Perhaps the saving grace for FOX will be the hiring of former NBC Sports executive David Neal, who will be responsible for producing the 2015 Women’s World Cup, as well as World Cup 2018 and 2022. It’s still early days and FOX hasn’t released any details yet, but perhaps a NBC alumni will be able to make FOX’s coverage watchable? Whether it’ll be “bigger than anything that’s been before for this event,” we’ll have to wait and see.

This entry was posted in FOX Soccer, FOX Sports 1, Women's World Cup. Bookmark the permalink.

14 Responses to Why FOX’s TV Coverage of the Women’s World Cup May Be Doomed

  1. Lawrence Dockery says:

    Fox is more concerned with just buying the rights to everything, than putting a halfway decent broadcast together for anything. Their soccer coverage is amateur hour that is laughed at by other networks. Even their NFL coverage is two or three steps below that of CBS and NBC. Fox Sports is one of the biggest jokes on the planet.

  2. rkujay says:

    fox could screw up a one car funeral.

  3. David says:

    I cringe every time I think about Fox covering the 2018 World Cup. There is no way they will come even remotely close to the incredible job ESPN has done.

  4. Brian says:

    The problem with Fox is that they are not interested in quality broadcasting but self promotion. When Fox Soccer folded and became Fox Sports 1, they had no coherent plan on what they were going to do. One of the first things they did was hire Regis Philbin, a morning talk show host with a huge following and name recognition. He has no sports background whatsoever. The only thing he ever got excited about in sports on his morning show was Notre Dame football. But exactly why he was hired wasn’t even known to him. When asked what he was going to do at the new network Philbin responded “I have no idea, I know the new channel is called Fox Sports 1″. Tells you all you need to know about Fox and their ambitions.

    • Brian says:

      I should have mentioned that Philbin spoke about his new job on the David Letterman show where he made those remarks.

  5. Smokey Bacon says:

    Dear Mr Neal,

    Welcome to Fox Sports. Unlike your tone deaf colleagues, please listen to the fans. All we want is a quality broadcast like those of your rivals NBC and ESPN. That’s all.

    Thanks,

    Smokey

  6. goatslookshifty says:

    Wouldn’t watch the Women’s World Cup regardless of who’s broadcasting it. Sorry if that’s sounds offensive but can’t get into it as a TV viewer.

    • Mark says:

      Agreed. And I don’t care about being labelled ‘sexist’. The best Women’s national team would lose to a third division men’s team from Bulgaria.

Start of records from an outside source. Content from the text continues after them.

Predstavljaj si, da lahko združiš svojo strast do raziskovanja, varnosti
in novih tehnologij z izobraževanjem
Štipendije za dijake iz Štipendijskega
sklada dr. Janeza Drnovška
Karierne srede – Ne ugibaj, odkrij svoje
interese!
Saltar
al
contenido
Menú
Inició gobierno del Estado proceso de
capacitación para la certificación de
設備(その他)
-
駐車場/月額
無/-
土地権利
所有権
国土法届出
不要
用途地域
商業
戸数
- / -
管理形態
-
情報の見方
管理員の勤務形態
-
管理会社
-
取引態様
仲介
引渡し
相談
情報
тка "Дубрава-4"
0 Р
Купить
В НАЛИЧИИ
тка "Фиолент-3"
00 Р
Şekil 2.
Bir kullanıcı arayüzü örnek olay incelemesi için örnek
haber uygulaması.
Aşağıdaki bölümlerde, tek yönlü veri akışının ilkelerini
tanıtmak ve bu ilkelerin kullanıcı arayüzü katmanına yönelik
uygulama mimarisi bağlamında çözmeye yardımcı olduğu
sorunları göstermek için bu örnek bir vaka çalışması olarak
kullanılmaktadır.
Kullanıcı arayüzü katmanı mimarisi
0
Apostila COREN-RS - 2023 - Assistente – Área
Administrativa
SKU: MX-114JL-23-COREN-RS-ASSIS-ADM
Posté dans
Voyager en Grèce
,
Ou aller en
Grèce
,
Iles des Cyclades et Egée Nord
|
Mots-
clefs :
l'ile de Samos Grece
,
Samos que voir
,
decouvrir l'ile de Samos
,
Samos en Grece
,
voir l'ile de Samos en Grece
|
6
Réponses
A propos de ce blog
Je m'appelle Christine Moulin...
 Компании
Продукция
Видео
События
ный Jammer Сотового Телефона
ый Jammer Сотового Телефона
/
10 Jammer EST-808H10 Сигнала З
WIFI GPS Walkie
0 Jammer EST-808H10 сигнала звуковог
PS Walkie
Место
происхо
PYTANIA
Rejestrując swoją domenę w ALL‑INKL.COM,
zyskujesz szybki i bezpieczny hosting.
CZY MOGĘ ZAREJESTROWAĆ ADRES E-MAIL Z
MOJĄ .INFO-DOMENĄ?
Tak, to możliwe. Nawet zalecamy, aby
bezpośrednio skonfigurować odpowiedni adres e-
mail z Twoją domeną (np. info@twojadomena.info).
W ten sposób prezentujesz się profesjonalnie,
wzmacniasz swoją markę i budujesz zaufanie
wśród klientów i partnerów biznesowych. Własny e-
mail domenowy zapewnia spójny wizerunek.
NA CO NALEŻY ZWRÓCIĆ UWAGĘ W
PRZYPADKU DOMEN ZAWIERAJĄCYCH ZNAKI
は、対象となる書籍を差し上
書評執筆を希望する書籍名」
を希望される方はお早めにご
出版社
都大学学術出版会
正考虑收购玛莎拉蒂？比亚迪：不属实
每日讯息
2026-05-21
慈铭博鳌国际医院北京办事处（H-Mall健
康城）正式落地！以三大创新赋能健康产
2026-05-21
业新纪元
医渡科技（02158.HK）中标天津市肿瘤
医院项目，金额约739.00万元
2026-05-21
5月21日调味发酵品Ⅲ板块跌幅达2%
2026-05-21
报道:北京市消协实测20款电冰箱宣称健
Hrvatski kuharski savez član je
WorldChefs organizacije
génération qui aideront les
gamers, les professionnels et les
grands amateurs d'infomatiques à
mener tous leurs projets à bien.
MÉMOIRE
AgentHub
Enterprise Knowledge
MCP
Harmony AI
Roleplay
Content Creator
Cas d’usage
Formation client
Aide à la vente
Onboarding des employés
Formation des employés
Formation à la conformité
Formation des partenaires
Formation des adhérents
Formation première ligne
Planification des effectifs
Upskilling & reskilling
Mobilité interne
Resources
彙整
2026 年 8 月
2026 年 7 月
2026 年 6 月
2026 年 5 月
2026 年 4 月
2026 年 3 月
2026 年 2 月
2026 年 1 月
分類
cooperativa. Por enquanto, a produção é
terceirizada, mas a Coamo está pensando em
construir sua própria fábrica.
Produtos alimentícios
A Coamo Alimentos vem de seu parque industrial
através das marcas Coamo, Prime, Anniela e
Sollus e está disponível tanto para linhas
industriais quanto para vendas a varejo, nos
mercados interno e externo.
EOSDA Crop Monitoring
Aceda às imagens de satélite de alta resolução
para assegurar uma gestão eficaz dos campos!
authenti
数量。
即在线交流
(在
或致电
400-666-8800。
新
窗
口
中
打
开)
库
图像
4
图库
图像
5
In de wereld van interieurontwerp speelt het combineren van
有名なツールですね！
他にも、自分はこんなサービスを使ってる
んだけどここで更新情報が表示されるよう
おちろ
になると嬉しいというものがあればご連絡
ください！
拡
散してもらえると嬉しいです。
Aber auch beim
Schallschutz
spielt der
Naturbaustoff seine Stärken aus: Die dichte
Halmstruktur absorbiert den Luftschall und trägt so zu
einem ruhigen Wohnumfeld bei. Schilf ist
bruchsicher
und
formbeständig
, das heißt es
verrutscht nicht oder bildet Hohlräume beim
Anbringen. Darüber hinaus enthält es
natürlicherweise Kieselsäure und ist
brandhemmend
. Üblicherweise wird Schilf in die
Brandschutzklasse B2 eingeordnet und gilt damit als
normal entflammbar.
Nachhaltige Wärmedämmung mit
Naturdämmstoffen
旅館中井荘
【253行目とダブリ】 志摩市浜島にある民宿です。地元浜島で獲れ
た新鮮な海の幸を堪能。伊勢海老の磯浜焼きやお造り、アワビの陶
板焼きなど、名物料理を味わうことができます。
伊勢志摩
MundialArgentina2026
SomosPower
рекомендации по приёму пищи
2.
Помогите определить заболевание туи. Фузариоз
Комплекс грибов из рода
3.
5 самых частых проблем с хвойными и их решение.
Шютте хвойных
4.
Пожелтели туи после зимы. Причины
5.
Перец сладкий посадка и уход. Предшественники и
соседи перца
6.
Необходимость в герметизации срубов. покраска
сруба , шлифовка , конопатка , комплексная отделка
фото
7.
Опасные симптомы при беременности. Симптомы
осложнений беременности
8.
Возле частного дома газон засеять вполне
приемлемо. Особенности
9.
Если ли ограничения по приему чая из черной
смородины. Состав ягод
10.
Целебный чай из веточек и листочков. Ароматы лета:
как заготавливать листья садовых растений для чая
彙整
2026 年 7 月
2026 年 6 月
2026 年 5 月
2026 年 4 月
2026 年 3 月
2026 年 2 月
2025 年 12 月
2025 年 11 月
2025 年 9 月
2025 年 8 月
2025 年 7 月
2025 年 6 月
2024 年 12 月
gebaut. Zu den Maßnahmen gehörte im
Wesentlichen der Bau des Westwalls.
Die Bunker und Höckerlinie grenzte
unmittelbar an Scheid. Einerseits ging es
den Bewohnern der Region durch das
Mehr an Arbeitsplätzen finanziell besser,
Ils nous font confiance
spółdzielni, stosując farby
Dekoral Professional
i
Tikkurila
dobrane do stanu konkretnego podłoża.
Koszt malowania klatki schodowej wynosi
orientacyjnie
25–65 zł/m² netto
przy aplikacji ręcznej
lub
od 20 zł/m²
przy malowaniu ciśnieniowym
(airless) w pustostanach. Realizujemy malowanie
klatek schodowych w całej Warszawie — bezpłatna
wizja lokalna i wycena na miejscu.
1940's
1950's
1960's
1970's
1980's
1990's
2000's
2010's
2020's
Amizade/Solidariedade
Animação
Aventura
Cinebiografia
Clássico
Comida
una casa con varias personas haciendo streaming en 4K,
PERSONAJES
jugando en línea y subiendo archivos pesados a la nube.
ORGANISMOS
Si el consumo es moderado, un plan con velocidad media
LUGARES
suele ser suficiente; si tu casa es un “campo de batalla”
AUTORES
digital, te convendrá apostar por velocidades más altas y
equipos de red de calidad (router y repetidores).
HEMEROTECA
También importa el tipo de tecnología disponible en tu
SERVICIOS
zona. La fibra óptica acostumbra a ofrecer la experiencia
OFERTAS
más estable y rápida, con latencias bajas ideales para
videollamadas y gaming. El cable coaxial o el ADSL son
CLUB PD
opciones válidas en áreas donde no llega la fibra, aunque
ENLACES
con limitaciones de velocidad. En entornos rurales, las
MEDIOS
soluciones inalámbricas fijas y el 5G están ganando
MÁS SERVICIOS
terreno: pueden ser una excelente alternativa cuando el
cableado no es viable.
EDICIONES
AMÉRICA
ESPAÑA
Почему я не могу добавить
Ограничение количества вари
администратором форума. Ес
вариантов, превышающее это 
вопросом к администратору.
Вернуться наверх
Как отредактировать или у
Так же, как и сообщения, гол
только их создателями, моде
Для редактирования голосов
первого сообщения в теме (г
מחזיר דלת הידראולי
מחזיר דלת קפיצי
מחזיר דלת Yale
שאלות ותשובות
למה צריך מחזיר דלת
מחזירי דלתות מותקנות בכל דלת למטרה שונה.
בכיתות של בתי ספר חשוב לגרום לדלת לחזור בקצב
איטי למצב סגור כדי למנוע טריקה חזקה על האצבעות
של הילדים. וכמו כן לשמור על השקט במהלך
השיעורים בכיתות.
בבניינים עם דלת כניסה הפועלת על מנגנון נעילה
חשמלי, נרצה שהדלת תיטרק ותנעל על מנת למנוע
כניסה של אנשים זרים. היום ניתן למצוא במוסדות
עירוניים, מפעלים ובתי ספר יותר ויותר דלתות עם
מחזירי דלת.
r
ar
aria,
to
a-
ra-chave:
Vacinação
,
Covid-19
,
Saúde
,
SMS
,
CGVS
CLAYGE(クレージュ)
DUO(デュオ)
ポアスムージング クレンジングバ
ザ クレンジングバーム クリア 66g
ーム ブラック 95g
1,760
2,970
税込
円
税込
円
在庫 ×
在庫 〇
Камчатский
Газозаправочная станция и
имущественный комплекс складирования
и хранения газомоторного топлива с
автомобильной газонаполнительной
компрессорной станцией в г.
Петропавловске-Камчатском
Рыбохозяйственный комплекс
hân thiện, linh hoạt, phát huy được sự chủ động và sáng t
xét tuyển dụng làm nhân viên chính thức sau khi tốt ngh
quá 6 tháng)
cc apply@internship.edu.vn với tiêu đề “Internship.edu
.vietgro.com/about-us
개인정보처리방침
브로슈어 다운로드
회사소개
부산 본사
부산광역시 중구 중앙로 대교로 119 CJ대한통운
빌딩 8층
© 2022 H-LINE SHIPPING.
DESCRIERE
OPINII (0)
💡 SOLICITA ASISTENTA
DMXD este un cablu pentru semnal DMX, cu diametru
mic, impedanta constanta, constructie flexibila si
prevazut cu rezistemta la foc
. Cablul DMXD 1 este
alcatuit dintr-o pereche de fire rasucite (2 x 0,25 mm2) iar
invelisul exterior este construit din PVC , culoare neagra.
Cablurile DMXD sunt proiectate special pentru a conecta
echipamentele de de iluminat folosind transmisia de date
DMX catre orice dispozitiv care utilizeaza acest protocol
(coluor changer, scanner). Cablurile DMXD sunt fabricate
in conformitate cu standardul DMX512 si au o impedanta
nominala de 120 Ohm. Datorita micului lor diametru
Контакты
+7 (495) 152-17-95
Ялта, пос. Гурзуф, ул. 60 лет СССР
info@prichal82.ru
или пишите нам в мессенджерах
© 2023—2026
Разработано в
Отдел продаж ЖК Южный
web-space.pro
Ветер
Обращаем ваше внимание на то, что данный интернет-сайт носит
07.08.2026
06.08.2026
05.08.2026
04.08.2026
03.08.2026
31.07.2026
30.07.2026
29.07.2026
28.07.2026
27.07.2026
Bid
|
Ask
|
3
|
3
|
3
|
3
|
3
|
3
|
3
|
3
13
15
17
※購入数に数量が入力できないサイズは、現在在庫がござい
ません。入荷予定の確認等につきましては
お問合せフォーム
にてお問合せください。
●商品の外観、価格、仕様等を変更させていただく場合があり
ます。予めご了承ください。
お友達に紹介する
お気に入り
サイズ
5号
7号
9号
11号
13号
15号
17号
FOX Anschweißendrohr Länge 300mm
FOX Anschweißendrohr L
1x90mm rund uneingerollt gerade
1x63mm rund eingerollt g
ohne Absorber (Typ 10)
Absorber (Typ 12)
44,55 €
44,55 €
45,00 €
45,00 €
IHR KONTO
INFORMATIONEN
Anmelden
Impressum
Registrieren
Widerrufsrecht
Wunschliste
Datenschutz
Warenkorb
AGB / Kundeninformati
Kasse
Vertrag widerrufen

      • Flyvanescence says:

        Agreed for the most part its bloody awful and the USA wins most tournaments playing sandlot soccer. The one exception is Japan; i actually enjoy watching them as they play moderately cohesive football.

  7. Emmett says:

    ESPN has better production for the Little League World Series than FOX has for the Champions League.

  8. john marzan says:

    where is the new infor that FOX’s Women’s World Cup coverage is doomed? I dont see it. this is just more mindless rantings from worldsoccertalk.

  9. Matt says:

    At least it might mean the end of Julie Foudy as the co commentator. She was just as intolerable as John Harkes.

  10. nowindindicated says:

    I just hope they don’t hire someone like Ian Darke. He is great for the EPL but knows NOTHING about women’s soccer. Can’t even say the players names properly and knows nothing about the tradition and dominance of the USWNT. But hey, I guess the “fans” in the US just want a British accent. What they don’t realize is the Brit announcers don’t know much about the players or leagues outside the EPL other than the big teams in CL. I say give Gus a chance. At least he provides an American voice.